It sounds like you're saying that gen 3 to gen 3 switching doesn't require 128b conversion? Or more likely the receiver needs to decode 128b to do the switching, but it doesn't need to re-encode it to pass it on to the 3.0 device? Encoding of 8b is much less taxing (simple lookup for the 10b)? In the case of a 3.0 host and 2.0 device, doesn't the PLX need to encode 128b when transmitting from the 2.0 device to the 3.0 host? How is that less of a problem then going from 2.0 host to 3.0 device?
It always needs to convert which overall is not really an issue outside of added latency (more than just switching lanes within same gen, the 2.0 chips have latency added on 1.1 source/dest but this is much lower, even with older tech/die shrink ability later on) - on the cheaper SKUs (or often not enough heatsink/cooling provided, Squid 2.0 can suffer this in some cases, but not likely in a cMP) and the extreme end (96 lane+ which SHOULD have a fan or specifically note to have chassis airflow as passive GPUs for servers do) you see TDP issues that can cause real performance bottlenecks (which obviously can also happen within same gen, but are less likely due to TDP kept low overall). This is well documented in the PLX docs that Avago/Broadcom moved around lile 5 times and then removed; mouser and some other stores do have copies though for some - google for the chip (subtract or add +-5 in case of certain 'custom' SKUs like on cheap ebay China boards) and PDF.
Customers do get access behind login wall, but i do not get deeper specsheets and sensitive deemed things anymore either unlike on nearly all 2.0 SKUs sadly, might need to actually buy a min order qty of the gen i want data for but i'll wait for the first 4.0 chips which do the same and are later on more useful for me.
Enterprise servers massively overcommit PCIe and SAS/SATA lanes because the TBs are usually more important than the GB/sec.
The standard HPE ProLiant NVMe card is a 32 lane PLX switch wired as a PCIe 3.0 x8 slot to six PCIe 3.0 x4 drives. So, yes, you're limited to *only* 8 GB/sec - but that's really a boatload of bandwidth.

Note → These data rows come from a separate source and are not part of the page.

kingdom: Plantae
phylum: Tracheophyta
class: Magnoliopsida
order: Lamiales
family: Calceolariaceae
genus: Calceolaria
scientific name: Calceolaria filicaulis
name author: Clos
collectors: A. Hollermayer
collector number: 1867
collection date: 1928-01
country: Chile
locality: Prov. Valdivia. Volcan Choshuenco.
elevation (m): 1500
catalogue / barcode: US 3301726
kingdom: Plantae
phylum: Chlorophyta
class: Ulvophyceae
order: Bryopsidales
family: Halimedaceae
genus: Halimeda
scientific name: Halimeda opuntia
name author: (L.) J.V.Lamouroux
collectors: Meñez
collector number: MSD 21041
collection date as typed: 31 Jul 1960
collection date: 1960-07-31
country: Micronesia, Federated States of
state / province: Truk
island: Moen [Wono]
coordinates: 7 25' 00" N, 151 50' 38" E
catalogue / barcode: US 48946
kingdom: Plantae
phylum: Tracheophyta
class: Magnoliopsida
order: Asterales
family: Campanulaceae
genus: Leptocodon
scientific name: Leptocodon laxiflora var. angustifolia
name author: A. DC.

In the real world, few (if any) workloads really require that every single component in the system must run at its theoretical max bandwidth. Some systems are OK with modest overcommitment, some with huge overcommitment.
The people here who diss "lane sharing" or "PCIe switches" are really victims of "can't see the forest for the trees".
PCIe - partially, only the new NVMe based servers do this - often by simple need to switch NVMe drives and PCIe slots around) and EPYC can go a very far way with 64-128 (-4) lanes available, Intel is just behind but has less "weird" issues due to the InfinityFabric being somewhat... custom.. compared to what we know from Opteron and Intels QPI/UPI. The HP card is not really industry standard here, usually you'd see x16 uplink (like on some Supermicro cards, notably excluding anything based on bifurcation obviously).
SAS - depends, these boards with an LSI RAID chip like still fairly common have them at 'dedicated' 12Gbit SAS PCIe wise with 6Gbit reality, which at 3.0 is barely x8 levels for 16-24 ports.
SATA - never seen, all that i have have their chipset SATA wired 1:1 as the chipset offers, splitters are uncommon and more on chassis level, where not supported by chipset SATA even on enterprise by lack of SAS entirely mostly.
I love PCIe switches for the flexibility they offer me to split lanes or aggregate; i do a lot of work with PLX RDKs and even Intel touched this base more now with eg. Z270 having 24 lanes off the PCH (others had 'splitting' before but not at 1:6) with only the equivalent of x4 3.0 uplink (with Intel optimizations on the customised PCIe bus, but nowhere near x8 or more).
They also have very real use cases as we see on the nMP's TB ports (naturally at 2.0) uplinked with 3.0 (good cooled, good firmware design) or in high-end (E7 SKUs, RAS, 8 socket CPU layouts) for interesting HA things you rarely see public (like a 2x Xeon Phi PCIe x16 cards in 4 way PLX controllable HA over 8 sockets (2 as cluster each and the PLX uplinked to 4 clusters at x16, a PLX 96 lane off the shelf SKU) - most you see this chips used for is REALLY worlds below what they can do, which also justified pricing with Avago (highly affected by certain PLX patents limiting other manufacturer availability until licensing deals went live later).
Apple generally likes to use them as gen converters and for 1:1 switching, yes the cMP has slot 3/4 shared but this is especially in single CPU config also a limitation by what Westmere provided in lanes, but the lane shari ng use overall is rare.